Escorts to pay Rs 50,000 for medical negligence
Taking a tough stand against medical negligence, the apex consumer court has slapped a Rs 50,000 penalty on the Delhi-based Fortis Escorts Heart Institute for an infected blood transfusion that left a patient afflicted with Hepatitis B within weeks of undergoing a bypass surgery in 1995.

‘There is clear nexus between the blood transfusion on Harbans Kaur Chawla during the course of her cardiac surgery at the institute and her contracting Hepatitis B 60 days later,’ National Consumer Disputes Redressal Commission president Ashok Bhan and member Vineeta Rai said in a recent ruling.

‘Perhaps, there is a case for hospitals like Escorts Institute, which conduct major surgeries, to seriously consider whether the ELISA (enzyme-linked immunosorbent assay) test could be replaced by a more reliable (screening) test,’ it said.
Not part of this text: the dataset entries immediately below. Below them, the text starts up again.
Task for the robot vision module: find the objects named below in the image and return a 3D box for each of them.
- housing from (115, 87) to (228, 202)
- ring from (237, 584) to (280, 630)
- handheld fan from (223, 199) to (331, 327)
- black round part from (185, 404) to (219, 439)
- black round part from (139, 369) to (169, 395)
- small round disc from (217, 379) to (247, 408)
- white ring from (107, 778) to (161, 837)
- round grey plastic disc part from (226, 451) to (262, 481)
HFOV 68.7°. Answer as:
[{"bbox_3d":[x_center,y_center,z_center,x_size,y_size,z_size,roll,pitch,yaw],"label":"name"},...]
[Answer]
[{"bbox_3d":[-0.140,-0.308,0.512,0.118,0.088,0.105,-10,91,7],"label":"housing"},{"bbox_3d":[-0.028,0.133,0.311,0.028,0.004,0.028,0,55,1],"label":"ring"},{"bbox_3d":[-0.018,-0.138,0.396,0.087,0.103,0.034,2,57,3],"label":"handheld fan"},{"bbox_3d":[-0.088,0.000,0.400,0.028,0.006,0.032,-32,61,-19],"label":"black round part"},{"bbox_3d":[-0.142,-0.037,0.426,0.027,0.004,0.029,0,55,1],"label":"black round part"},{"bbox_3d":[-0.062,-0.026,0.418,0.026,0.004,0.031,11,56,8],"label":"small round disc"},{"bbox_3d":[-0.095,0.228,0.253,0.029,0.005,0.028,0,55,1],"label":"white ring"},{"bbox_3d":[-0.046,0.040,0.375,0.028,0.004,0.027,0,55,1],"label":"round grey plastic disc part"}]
The bench concluded that there was a link between 69-year-old Chawla’s infection and the surgery at Escorts hospital as ‘she had not undergone any other blood transfusion except at the institute’.

A report from PGI Hospital, Chandigarh, where Chawla went for consultation, confirmed this fact in writing, said the commission. For Chawla and her kin, justice has finally been done - even if it took 17 years and the final compensation amount was a fraction of over Rs 6 lakh that she sought.

The hospital, now known as Fortis Escorts Heart Institute, has the option of moving the Supreme Court for relief against the order of the consumer commission, which has given it time till the first week of November to pay the Rs 50,000 compensation to Chawla.

V R Gupta, medical superintendent of the institute, said, ‘When the commission’s order comes to us, we will see.’ Chawla underwent a bypass surgery at Escorts Heart Institute and Research Centre on 30 January 1995, during which four units of blood from the hospital’s blood bank were transfused into her.

By March 1995, it was noted that she had lost her appetite, could not take food and had developed fever along with drowsiness and giddiness. She contacted doctor B S Bhatia at PGI Hospital, Chandigarh. After conducting a series of tests 30 March 1995, he informed her that she had contracted Hepatitis B infection due to transfusion of blood at the time of surgery.

A shocked Chawla underwent treatment for a damaged liver and faulty renal function but could not fully recover from the side effects of Hepatitis B.

She then decided to approach the courts and filed a complaint before the Delhi State Consumer Commission on the grounds of medical negligence and deficiency in service.

She sought a refund of Rs 165,250 spent on the bypass surgery and Rs 25,000 towards expenses incurred for treatment at PGI Hospital, Chandigarh, as well as Rs 5 lakh, along with interest, towards permanent disability.

The state consumer commission backed her and said since PGI Hospital was a government institute and not a competitor of the Escorts Institute, there was no room for doubting the authenticity of the diagnosis by the doctors of the Chandigarh hospital. It directed Escorts Institute to pay Chawla a compensation of Rs 50,000 and said that the doctors who conducted the bypass surgery could not be held guilty of negligence.